Excerpt from a data file

==================================================

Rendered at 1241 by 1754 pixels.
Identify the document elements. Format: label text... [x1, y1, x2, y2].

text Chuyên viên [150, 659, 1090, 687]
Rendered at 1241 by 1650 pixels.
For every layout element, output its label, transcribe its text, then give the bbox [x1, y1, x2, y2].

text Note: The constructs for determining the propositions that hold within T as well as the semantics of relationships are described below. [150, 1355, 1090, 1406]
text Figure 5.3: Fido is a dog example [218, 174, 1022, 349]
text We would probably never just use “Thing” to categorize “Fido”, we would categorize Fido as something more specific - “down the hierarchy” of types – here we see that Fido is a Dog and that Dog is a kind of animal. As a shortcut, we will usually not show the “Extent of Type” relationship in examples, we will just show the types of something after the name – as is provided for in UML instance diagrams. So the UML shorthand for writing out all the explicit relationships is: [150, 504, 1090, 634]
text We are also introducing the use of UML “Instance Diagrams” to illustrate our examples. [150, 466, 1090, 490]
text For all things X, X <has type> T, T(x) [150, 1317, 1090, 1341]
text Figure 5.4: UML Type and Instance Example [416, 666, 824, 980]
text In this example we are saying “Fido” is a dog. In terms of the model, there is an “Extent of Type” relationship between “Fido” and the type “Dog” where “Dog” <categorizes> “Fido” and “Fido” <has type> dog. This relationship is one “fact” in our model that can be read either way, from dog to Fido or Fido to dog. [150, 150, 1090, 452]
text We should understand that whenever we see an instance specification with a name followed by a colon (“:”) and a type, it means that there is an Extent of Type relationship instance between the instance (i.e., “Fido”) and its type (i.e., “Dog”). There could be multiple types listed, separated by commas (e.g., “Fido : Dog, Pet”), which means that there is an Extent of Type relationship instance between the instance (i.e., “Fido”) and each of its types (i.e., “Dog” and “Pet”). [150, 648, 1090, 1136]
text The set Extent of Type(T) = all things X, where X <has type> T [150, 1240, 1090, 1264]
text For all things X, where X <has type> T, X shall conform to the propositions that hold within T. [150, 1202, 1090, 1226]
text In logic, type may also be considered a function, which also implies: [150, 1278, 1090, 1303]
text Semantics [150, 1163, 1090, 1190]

==================================================

PROMPT: Turn the data above into a JSON list of strings, one string for each line, and leave out the blank lines.

TASK SOLUTION:
[
  "Rendered at 1241 by 1754 pixels.",
  "Identify the document elements. Format: label text... [x1, y1, x2, y2].",
  "text Chuyên viên [150, 659, 1090, 687]",
  "Rendered at 1241 by 1650 pixels.",
  "For every layout element, output its label, transcribe its text, then give the bbox [x1, y1, x2, y2].",
  "text Note: The constructs for determining the propositions that hold within T as well as the semantics of relationships are described below. [150, 1355, 1090, 1406]",
  "text Figure 5.3: Fido is a dog example [218, 174, 1022, 349]",
  "text We would probably never just use “Thing” to categorize “Fido”, we would categorize Fido as something more specific - “down the hierarchy” of types – here we see that Fido is a Dog and that Dog is a kind of animal. As a shortcut, we will usually not show the “Extent of Type” relationship in examples, we will just show the types of something after the name – as is provided for in UML instance diagrams. So the UML shorthand for writing out all the explicit relationships is: [150, 504, 1090, 634]",
  "text We are also introducing the use of UML “Instance Diagrams” to illustrate our examples. [150, 466, 1090, 490]",
  "text For all things X, X <has type> T, T(x) [150, 1317, 1090, 1341]",
  "text Figure 5.4: UML Type and Instance Example [416, 666, 824, 980]",
  "text In this example we are saying “Fido” is a dog. In terms of the model, there is an “Extent of Type” relationship between “Fido” and the type “Dog” where “Dog” <categorizes> “Fido” and “Fido” <has type> dog. This relationship is one “fact” in our model that can be read either way, from dog to Fido or Fido to dog. [150, 150, 1090, 452]",
  "text We should understand that whenever we see an instance specification with a name followed by a colon (“:”) and a type, it means that there is an Extent of Type relationship instance between the instance (i.e., “Fido”) and its type (i.e., “Dog”). There could be multiple types listed, separated by commas (e.g., “Fido : Dog, Pet”), which means that there is an Extent of Type relationship instance between the instance (i.e., “Fido”) and each of its types (i.e., “Dog” and “Pet”). [150, 648, 1090, 1136]",
  "text The set Extent of Type(T) = all things X, where X <has type> T [150, 1240, 1090, 1264]",
  "text For all things X, where X <has type> T, X shall conform to the propositions that hold within T. [150, 1202, 1090, 1226]",
  "text In logic, type may also be considered a function, which also implies: [150, 1278, 1090, 1303]",
  "text Semantics [150, 1163, 1090, 1190]"
]